My grandfather built all the
furniture and grandmother sewed, by hand, all the clothing for the family.
Eventually she did get a sewing machine. Beds were simply a canvas bag
filled with fresh straw or hay. John was not a very tall man but had broad
shoulders and huge hands. Like his sons his strength was in his great
determination. Louise was very small, well under five feet tall. I
have only one memory of her. After John died she lived with different family
members and while she lived at our home, I remember seeing her run quickly from
the house, because she was feeling sick to her stomach. She was wearing a
black l dress and I think I remember Dad saying she always wore black. She
died when I was three.
I recently. (May 1999) obtained
documents from the Saskatchewan Archives Board regarding the Frank Family
homestead. The earliest document is stamped may 7/913 and during that
summer they broke 18 acres. The following year they cropped these 18 acres
and broke another 24 acres. Each year a bit more acres.

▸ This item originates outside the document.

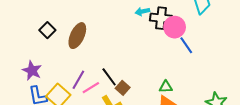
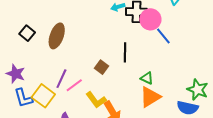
black line: (109, 77) -> (125, 52), moved, turned 42
green triangle: (166, 87) -> (147, 78), turned 32
brown square: (123, 88) -> (101, 67), moved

The
following year they cropped these 18 acres and broke another 24 acres.
Each year a bit more prairie was broken and each year more stock was added.
Perhaps the reason that the children attended school only to grade three and
then only during the winter months, was that John needed all the help he could
get to break the prairie. They attended Pontoville School, which was just
one half mile north of the farm buildings where Mom and Dad lived when they were
married. The school was named for the Ponto family on whose land it was
built. the teacher was a local farmer, and he too was busy during nice
weather, so taught only during the winter. Dad liked school but there was
little time for education. I suppose he was self-taught as he kept
accurate records of his farm operation and read quite a lot.
One of the really big concerns
during those pioneer days was the threat of prairie fires. there were
miles and miles of open grassland and sagebrush. a lightning storm or a
spark from a fire, intentionally set to burn stubble from a harvested field
could be out of control in minutes. Farmers would plow fireguards
around their fields and especially around farm bu8ldings for protection. I
remember Mom telling us about when she was a child, having to carry buckets of
water to wet down the area around their home as a prairie fire burned nearer and
nearer.
Another thing that Dad often spoke
of was the fact that shoes were for winter only. He said that their feet
would get so tough that even thorns were no problem. One of the chores,
which became the boy's responsibility during the nice weather, was herding the
cattle, barefoot. There were no fences. On one of the days Dad and
his brothers got so carried away playing with buffalo skulls, which made dandy
pretend wagons, they completely forgot about the cows. Bigstick was a
large alkali lake nearby, and cows had been known to wander in looking for a
cool drink, get stuck in the mud and not be able to get out. They were
very worried and walked for miles before they heard cowbells. It was late
and dark when they and the cows finally got home safely. Another
source of amusement on these herding trips was to snare a gopher, put a string
around its neck for harness and hitch it to an empty sardine tin.